The head of one of the US’ largest university systems has reiterated his commitment to sport despite a scandal that had its roots in the death of a footballer and led to the resignation of the flagship campus’ president.
Robert Caret, chancellor of the University System of Maryland, told Times Higher Education that the enormous wealth concentrated in major US college sports made them almost impossible for higher education institutions to control.
“The money behind big-time college athletics is a problem,” Dr Caret said. “I don’t think there’s a president in the country that wouldn’t say that.”

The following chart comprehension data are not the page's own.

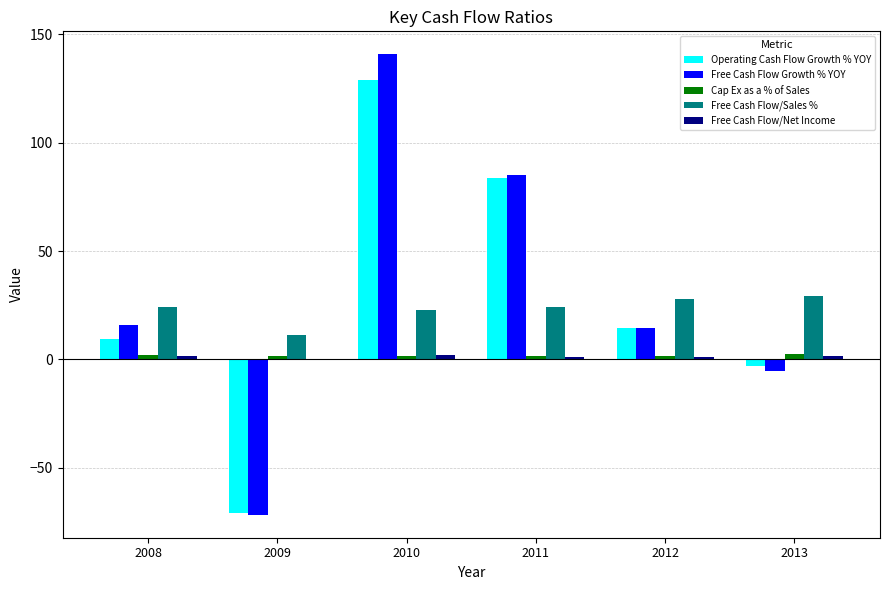

True or false: Free Cash Flow/Net Income has a value of 2.4 at 2013.

False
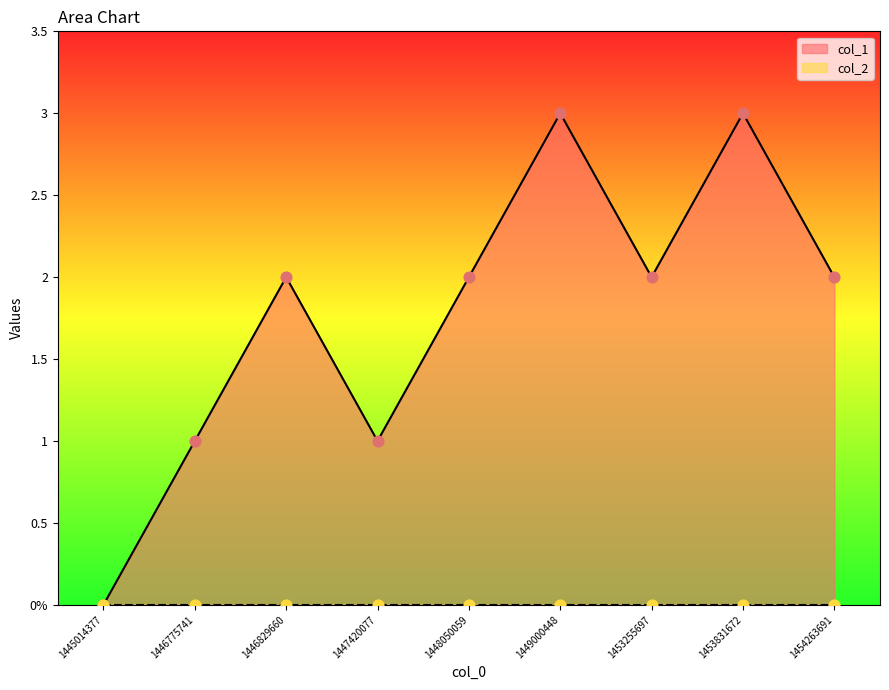

What is the change in value from 1445014377 to 1447420077?

+1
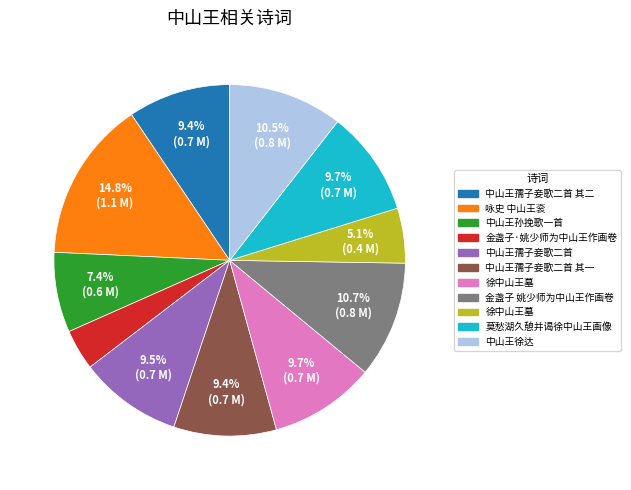

Does any single category account for the majority?

No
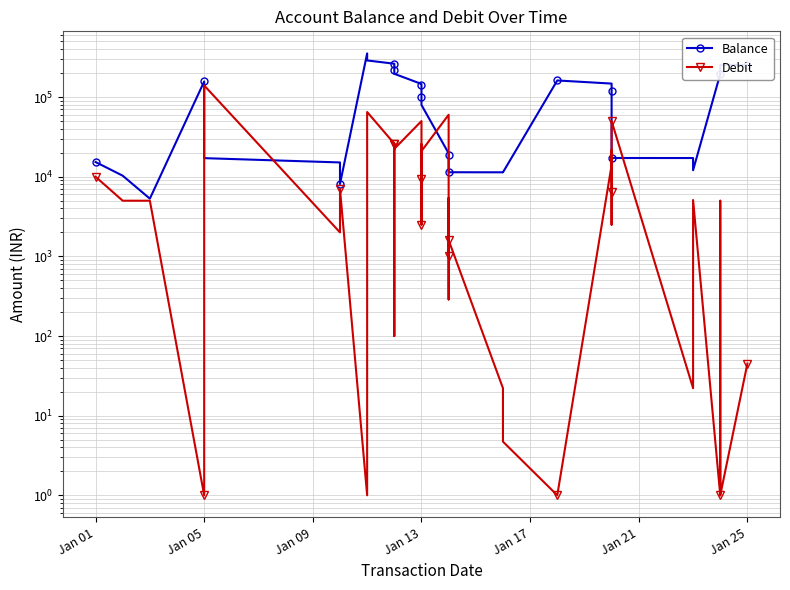

How many times do Balance and Debit cross each other?

6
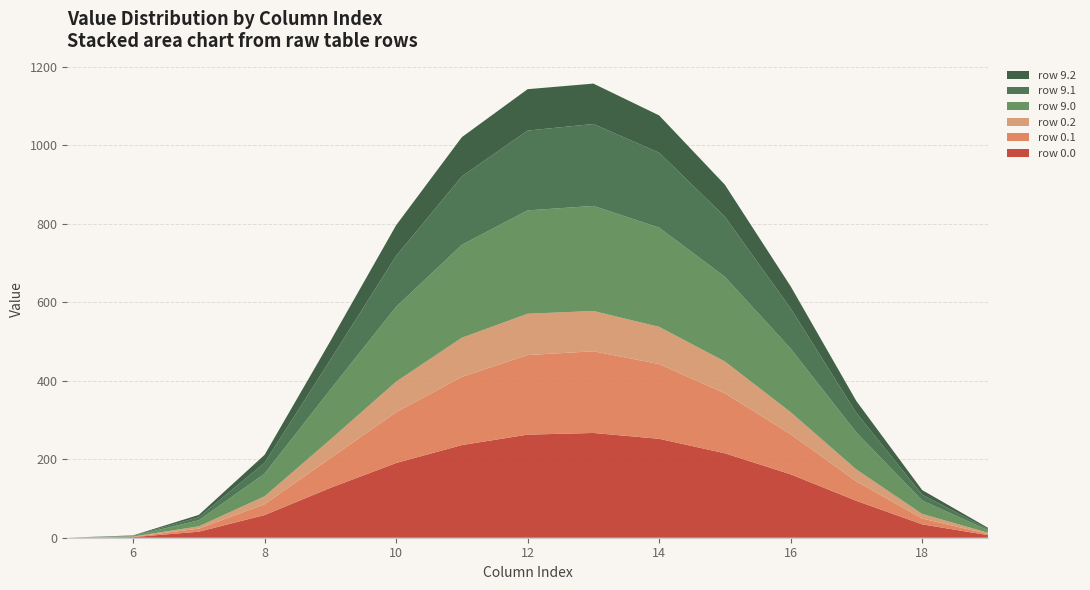

Reading left to right, transcribe all the data shown in this chart.

row_0.0: 0.0	1.5	15.3	57.7	126.9	190.2	236.0	262.6	266.8	252.0	215.1	161.5	93.9	34.1	6.5
row_0.1: 0.0	0.8	7.7	27.5	75.6	129.2	173.7	202.7	208.1	190.4	152.8	102.1	49.7	14.9	3.2
row_0.2: 0.0	0.7	6.0	20.2	47.4	77.9	99.7	105.2	102.7	94.8	81.1	56.2	30.2	11.7	2.9
row_9.0: 0.0	1.5	15.4	57.8	127.3	190.7	236.6	263.3	267.6	252.6	215.6	161.9	94.2	34.2	6.6
row_9.1: 0.0	0.8	7.7	27.6	75.8	129.6	174.2	203.3	208.7	190.9	153.2	102.4	49.8	14.9	3.2
row_9.2: 0.0	0.7	6.0	20.2	47.6	78.1	100.0	105.4	102.9	95.1	81.4	56.3	30.2	11.7	2.9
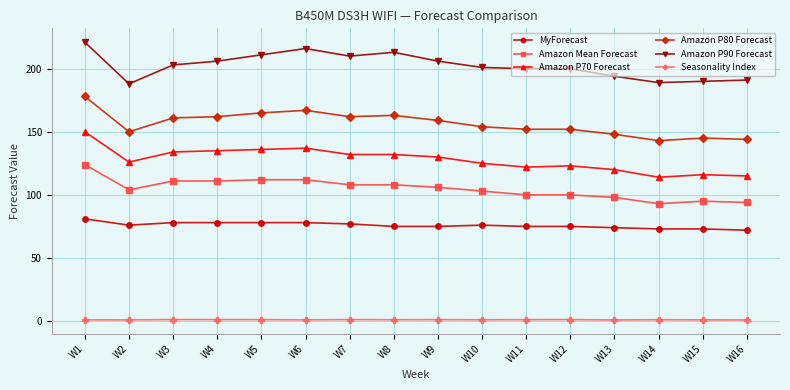

True or false: MyForecast has a value of 114.5 at W2.

False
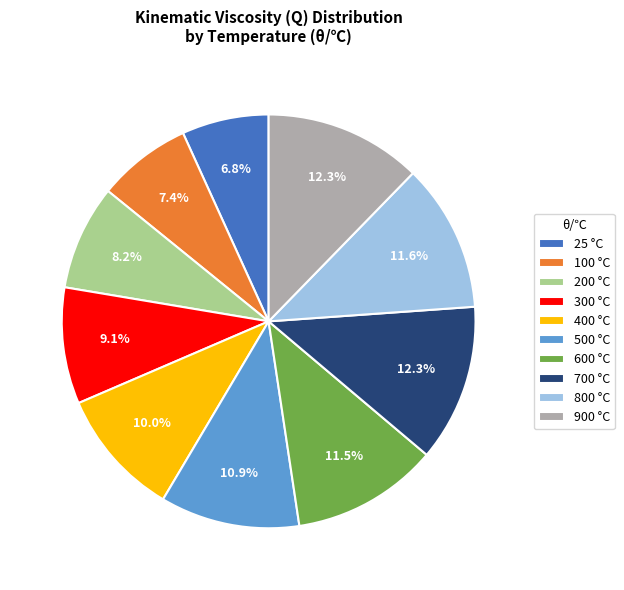

How many slices are in this pie chart?

10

Dr Caret was speaking amid the continuing fallout from the death of 19-year-old Jordan McNair, a University of Maryland American football player who died in June 2018 of allegedly untreated heatstroke suffered at a gruelling team practice.
Despite the findings of an internal study that described an abusive culture in the football team, Maryland’s governing board of regents voted to keep the football team’s head coach, D. J. Durkin. The campus’ president, Wallace Loh, refused that recommendation and then announced his own retirement at the end of the year. After an outcry on campus and beyond, Mr Durkin was fired and the chairman of the regents, James Brady, announced his immediate resignation.
Dr Caret said that the case may have ended badly but was hardly unique. For the past three decades, university leaders have worked through the Knight Commission on Intercollegiate Athletics to draft reports full of recommendations for improvement. “But none of them have ever been able to implement any of the recommendations they make”, Dr Caret said, “because it’s just too legally or politically difficult to do.”
Meanwhile, the benefits of participating in college sport are just too great to pass up, Dr Caret said. The millions of dollars each university receives are an important element, he said, although much of that money is reinvested into the teams. Instead, he said, the chief value of big-time college sports is reputational, making the institution look attractive to outsiders and encouraging alumni to feel connected and to donate.
That is especially true of membership in a major college football conference, Dr Caret said. “The positive side is that you’re in a peer group you want to be recognised as being a member of.”
In 2012 Maryland moved its football team from the local Atlantic Coast Conference into the Big Ten Conference, based near Chicago, seeking greater revenue. This shift appears to have been associated with the greater pressure for success that led to the development of an abusive culture.
Dr Caret said that, while football needs ongoing reform, it should not be abandoned.